Blog / İleri Teknolojilerde Üniversite Sanayi İşbirliği ve Kurumsal AR-GE Merkezleri: Sabancı Üniversitesi
İleri Teknolojilerde Üniversite Sanayi İşbirliği ve Kurumsal AR-GE Merkezleri: Sabancı Üniversitesi Nanoteknoloji Araştırma ve Uygulama Merkezi Deneyimi
Prof. Dr. Hasan MANDAL / Dr. Volkan ÖZGÜZ İleri Teknolojilerde Üniversite Sanayi İşbirliği ve Kurumsal AR-GE Merkezleri: Sabancı Üniversitesi Nanoteknoloji Araştırma ve Uygulama Merkezi Deneyimi
GİRİŞ
Dünyada ve ülkemizde ekonomik katma değerin artırılması ve refah düzeyinin yükseltilmesi için kaynakların etkin kullanılması, üretkenliğin artması ve özgün ürünlerle rekabet yeteneğinin güçlendirilmesi gerekmektedir. Bu alanda en önemli rol, temel araştırmadan uygulamaya geçişte, üniversite ve sanayi aktörlerindedir. Üniversite-sanayi işbirliği geleneksel yaklaşımdaki algılamadan daha kapsamlı bir ekosistemdir.

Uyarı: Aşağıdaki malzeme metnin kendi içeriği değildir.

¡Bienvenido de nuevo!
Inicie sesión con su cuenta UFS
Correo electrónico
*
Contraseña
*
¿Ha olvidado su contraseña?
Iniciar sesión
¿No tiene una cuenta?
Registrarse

Bu ekosistemin paydaşları içinde temel bilimsel araştırmalar, öğrenciler, üniversiteler, üniversite Ar-Ge merkezleri, girişimciler, kuluçka merkezleri, teknoparklar, teknoloji transfer ofisleri, fikri mülkiyet politikaları, sektörel dernekler, sanayiciler, sanayi ArGe merkezleri, tüketiciler, fon kuruluşları, bilim ve teknoloji politika belirleyiciler olarak sayılabilir. İleri teknolojilerde uygulama alanı çok geniş ve yenileşim kolay gibi gözükse de gerçekte oldukça güçtür. Bu teknolojiler geleneksel yaklaşımları bozucu olduklarından dirençle karşılaşabilirler.

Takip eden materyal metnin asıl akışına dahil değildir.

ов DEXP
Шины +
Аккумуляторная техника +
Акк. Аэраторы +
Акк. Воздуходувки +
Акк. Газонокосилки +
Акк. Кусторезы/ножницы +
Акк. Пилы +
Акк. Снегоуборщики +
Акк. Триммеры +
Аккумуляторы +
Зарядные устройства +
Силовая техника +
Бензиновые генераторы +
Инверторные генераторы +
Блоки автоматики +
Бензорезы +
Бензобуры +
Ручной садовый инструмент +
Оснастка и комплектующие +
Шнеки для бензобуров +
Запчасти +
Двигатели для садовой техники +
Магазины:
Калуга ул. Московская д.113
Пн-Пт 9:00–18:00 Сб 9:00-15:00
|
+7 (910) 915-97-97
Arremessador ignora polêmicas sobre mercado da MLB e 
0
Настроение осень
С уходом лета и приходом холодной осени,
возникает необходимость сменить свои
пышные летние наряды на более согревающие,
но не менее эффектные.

Hızlı değişen teknolojilerin gereksinimleri, yavaş değişen sanayi veya akademik organizasyon davranışları ile örtüşemeyebilir. Esnek ve değişime açık yönetişim yaklaşımları başarılı sonuca ulaşmakta önemli hale gelir. Takım çalışmasında ve işbirliklerinde disiplinler ve kültürlerarası uyumsuzluklar öne çıkabilir. İleri teknolojiler yüksek yatırım, yeni teçhizat gerektirir.
Uygulayıcı yönünden ise yenilikçilik – girişimcilik, yeni ürünlerde belirsizlikten dolayı daha risklidir. Uygulayıcılar farkında olmadan “tekrarlayıcı” ürünleri geliştirebilirler veya eski ürünlerin yeni gibi gösterilmesi yoluna gidebilirler.
Yenilik için Ar-Ge çalışmalarına daha fazla önem verilmesi ise etkin kullanılabilecekten daha fazla Ar-Ge gereksinimi sonucunu doğurabilir. İleri teknolojilerde araştırmadan uygulamaya geçişte yönetişim farkları da vardır. Araştırmada doğal olarak belirsizlikler vardır.
Araştırmanın doğal özelliği, ne yaptığının bilinmemesi, ayrıntılı planlama yapmaya olanak verememesidir. Araştırma hatalar yaparak öğrenilir, sabır ve sebat gerektirir. Araştırmanın bütçesi belirsizdir. Tekrarlar, belirsizlikler, doğal olarak yapılan hatalar devamlı ve az kurallı, esnek destek gerektirebilir.
Bu kapsamda Ar-Ge yönetiminin temelini “Başarısızlık Yönetimi” oluşturur. Diğer yandan uygulamaya geçmek, yeni ürün için ise kullanıcıların istediği ürünü veya pazar yaratıcı yenileşimi yapmak için sınırlı bir zaman vardır (window of opportunity). Zamanında, verilen bütçe içinde kalarak sonuca ulaşmak ise “başarı odaklı“ yönetim modelleri içinde yapılabilir.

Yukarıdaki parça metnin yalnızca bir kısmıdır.